For stable execution, prefer scripts/submit_amazon_global_product.py with Python 3.6 or newer instead of rewriting the Builder flow. The script writes and reads UTF-8 text.

python3 ".\scripts\submit_amazon_global_product.py" product-url
python3 ".\scripts\submit_amazon_global_product.py" category-url --url "https://www.amazon.com/s?i=luggage-intl-ship" --maximum 5 --sort-by "Best Sellers" --get-sponsored true
python3 ".\scripts\submit_amazon_global_product.py" keyword --keyword "coffee" --domain "https://www.amazon.com"
python3 ".\scripts\submit_amazon_global_product.py" keyword-brand --keyword "shirts" --brands "Adidas" --page-turning 2

If python3 is not available, use the local Python 3 command for that machine, such as python. The script checks the runtime version and tells the user to use Python 3.6 or newer if the active interpreter is too old.

To override the saved environment token or default file name for one run:

python3 ".\scripts\submit_amazon_global_product.py" keyword --api-token "YOUR_DATAIFY_API_TOKEN" --keyword "coffee" --file-name "amazon-global-coffee"

The script prints a JSON summary with task_id, submitted parameters, dashboard_url, and message.

Troubleshooting

Missing Dataify API TOKEN means no explicit token was passed and DATAIFY_API_TOKEN is not saved locally. Tell the user to get an API TOKEN from Dataify.

URL cannot be empty means no usable URL was provided.

Keyword cannot be empty means no usable keyword was provided.

Brands cannot be empty means no usable brand value was provided.

Domain cannot be empty means no usable domain was provided.

Maximum must be greater than or equal to 0 means the requested maximum count is invalid.

Page turning must be greater than or equal to 0 means the requested page count is invalid.

Lowest price must be greater than or equal to 0 means the requested lowest price is invalid.

Highest price must be greater than or equal to 0 means the requested highest price is invalid.

Highest price cannot be less than lowest price means the price range must be corrected before submission.

Unsupported sort_by means the category sort option must be one of the accepted display values or submitted values.

get_sponsored must be true or false means the sponsored option must be corrected before submission.

File name cannot be empty means no usable file_name was provided.

Necessary parameters is empty! usually means the Builder request was not submitted as form fields, spider_parameters was not a JSON string, or the object is missing required mode parameters.

Missing task_id usually means the authorization header, token, spider_name, or spider_id is wrong.

Guardrails

  • Do not invent result fields.
  • Always direct the user to https://dataify.com/dashboard/ after successful task creation.

++++++++

» **PROBLEM SET**
(a) According to the excerpted passage, what is the oldest Python version the script supports?
(b) Reproduce the excerpted passage word for word, starting with "Lowest price must" and going on through "range must be corrected before submission.".

» **RECORD LIST**
++++++++

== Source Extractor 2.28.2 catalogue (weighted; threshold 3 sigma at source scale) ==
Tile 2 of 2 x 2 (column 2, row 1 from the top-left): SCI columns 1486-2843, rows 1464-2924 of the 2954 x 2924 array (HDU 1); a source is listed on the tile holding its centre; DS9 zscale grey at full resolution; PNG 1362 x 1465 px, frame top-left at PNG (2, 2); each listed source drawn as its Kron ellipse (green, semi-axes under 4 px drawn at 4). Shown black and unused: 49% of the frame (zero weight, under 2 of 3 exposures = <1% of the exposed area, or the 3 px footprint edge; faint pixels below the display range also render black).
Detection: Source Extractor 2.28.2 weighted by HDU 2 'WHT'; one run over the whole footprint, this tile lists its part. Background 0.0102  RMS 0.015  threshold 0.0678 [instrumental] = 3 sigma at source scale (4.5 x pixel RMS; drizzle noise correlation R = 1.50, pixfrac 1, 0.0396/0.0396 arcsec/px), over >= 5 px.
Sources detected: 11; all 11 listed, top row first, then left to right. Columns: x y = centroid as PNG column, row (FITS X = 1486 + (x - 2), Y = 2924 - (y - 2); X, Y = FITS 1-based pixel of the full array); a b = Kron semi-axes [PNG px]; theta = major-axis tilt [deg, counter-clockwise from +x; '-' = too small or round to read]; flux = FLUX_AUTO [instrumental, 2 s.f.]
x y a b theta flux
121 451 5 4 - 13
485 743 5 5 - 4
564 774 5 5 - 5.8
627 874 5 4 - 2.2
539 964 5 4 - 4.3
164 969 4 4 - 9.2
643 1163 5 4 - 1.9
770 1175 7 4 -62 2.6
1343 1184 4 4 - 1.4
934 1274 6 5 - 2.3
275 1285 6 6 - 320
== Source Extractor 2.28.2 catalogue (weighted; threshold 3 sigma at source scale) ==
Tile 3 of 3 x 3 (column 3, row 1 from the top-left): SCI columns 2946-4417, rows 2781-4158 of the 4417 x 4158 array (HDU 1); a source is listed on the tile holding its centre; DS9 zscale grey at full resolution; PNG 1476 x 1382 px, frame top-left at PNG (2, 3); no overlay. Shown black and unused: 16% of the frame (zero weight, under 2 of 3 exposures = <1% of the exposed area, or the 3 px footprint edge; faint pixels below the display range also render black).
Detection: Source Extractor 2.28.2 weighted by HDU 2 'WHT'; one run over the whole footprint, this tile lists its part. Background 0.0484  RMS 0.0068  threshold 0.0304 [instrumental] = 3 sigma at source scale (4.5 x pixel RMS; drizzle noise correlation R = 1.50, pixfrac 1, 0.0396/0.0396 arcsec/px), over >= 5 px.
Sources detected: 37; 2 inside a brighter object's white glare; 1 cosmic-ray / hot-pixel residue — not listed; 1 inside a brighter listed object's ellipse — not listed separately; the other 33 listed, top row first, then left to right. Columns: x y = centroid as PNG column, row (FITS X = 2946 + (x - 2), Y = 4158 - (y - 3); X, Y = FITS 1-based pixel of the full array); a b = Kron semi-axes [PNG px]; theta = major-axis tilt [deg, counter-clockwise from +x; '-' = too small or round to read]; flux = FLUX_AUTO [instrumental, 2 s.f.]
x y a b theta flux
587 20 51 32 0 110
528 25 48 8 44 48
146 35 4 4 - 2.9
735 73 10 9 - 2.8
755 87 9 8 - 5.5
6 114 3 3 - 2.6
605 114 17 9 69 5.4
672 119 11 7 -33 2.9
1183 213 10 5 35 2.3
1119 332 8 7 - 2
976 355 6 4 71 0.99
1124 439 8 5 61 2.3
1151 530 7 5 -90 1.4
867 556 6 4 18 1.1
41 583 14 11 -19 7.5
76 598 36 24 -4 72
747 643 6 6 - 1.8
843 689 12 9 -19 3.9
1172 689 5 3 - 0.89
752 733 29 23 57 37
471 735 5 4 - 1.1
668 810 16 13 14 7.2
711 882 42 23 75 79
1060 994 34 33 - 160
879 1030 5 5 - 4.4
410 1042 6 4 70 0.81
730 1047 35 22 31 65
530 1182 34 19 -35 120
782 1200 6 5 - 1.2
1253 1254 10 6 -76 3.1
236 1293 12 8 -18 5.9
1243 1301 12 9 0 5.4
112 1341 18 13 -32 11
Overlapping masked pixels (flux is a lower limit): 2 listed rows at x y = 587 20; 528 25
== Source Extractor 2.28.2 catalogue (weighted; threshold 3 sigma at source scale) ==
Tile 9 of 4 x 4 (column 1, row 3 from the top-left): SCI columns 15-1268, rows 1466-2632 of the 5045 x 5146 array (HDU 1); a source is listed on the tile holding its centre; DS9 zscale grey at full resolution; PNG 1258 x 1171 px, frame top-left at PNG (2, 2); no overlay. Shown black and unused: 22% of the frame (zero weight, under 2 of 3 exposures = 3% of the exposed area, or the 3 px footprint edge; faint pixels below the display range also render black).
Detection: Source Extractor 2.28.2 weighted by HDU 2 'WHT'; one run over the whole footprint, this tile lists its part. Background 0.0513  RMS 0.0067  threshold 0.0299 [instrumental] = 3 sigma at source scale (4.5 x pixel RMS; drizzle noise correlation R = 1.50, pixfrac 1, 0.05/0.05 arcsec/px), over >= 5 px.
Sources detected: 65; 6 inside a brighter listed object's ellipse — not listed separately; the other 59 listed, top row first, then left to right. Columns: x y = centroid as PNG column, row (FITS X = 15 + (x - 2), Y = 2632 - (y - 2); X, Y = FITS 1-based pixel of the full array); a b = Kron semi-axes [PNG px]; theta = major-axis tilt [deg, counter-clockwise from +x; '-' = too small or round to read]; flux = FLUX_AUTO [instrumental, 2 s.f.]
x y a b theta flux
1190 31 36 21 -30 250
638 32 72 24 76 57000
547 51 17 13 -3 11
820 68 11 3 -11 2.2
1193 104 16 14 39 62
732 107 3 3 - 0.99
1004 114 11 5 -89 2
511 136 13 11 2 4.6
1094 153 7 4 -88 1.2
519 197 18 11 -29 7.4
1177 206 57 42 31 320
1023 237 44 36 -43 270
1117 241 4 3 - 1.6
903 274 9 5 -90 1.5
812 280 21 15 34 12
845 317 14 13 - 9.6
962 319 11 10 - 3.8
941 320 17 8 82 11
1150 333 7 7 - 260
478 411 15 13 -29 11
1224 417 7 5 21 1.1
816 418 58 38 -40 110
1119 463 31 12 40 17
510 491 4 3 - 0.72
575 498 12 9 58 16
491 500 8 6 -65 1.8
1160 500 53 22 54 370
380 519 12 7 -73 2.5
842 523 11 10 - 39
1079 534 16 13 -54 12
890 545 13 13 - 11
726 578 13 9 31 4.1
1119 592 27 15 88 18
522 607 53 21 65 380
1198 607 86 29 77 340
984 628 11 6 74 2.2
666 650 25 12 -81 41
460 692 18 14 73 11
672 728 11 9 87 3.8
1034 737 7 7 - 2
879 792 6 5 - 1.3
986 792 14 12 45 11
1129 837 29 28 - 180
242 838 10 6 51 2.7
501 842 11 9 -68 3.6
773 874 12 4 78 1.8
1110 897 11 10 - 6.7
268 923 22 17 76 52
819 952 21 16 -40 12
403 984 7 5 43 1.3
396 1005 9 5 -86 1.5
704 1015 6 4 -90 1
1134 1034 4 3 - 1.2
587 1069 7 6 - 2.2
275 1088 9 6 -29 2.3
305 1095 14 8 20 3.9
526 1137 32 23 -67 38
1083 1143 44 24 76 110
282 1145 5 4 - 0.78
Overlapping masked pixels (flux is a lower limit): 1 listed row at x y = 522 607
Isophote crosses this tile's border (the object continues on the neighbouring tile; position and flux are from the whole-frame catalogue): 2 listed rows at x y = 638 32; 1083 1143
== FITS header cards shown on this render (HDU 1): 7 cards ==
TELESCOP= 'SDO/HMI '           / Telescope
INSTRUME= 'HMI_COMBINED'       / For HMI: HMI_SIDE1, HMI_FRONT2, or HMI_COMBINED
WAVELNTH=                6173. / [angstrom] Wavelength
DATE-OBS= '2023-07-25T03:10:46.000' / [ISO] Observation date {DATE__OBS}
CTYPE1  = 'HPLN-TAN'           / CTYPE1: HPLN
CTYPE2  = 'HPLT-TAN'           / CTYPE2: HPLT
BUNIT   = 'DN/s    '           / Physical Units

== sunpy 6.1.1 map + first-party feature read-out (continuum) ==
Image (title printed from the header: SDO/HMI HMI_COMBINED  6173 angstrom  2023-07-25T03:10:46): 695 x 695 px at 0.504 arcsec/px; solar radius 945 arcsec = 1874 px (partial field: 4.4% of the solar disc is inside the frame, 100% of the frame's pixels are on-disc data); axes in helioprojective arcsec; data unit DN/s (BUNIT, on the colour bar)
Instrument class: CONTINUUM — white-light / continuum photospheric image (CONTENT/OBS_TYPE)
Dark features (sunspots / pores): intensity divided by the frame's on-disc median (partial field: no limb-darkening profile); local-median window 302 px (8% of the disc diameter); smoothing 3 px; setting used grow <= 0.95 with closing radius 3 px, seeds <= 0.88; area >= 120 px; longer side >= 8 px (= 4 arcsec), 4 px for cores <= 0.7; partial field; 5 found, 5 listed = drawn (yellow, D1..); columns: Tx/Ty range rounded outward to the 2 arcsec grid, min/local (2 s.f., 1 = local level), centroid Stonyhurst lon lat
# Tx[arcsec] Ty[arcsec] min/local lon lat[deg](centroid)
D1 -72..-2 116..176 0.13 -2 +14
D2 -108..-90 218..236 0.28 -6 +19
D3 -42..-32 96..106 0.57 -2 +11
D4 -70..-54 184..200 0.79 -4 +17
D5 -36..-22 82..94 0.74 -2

++++++++

» **ANSWERS FOR THIS EXERCISE**
(a) Python 3.6

(b)
Lowest price must be greater than or equal to 0 means the requested lowest price is invalid.

Highest price must be greater than or equal to 0 means the requested highest price is invalid.

Highest price cannot be less than lowest price means the price range must be corrected before submission.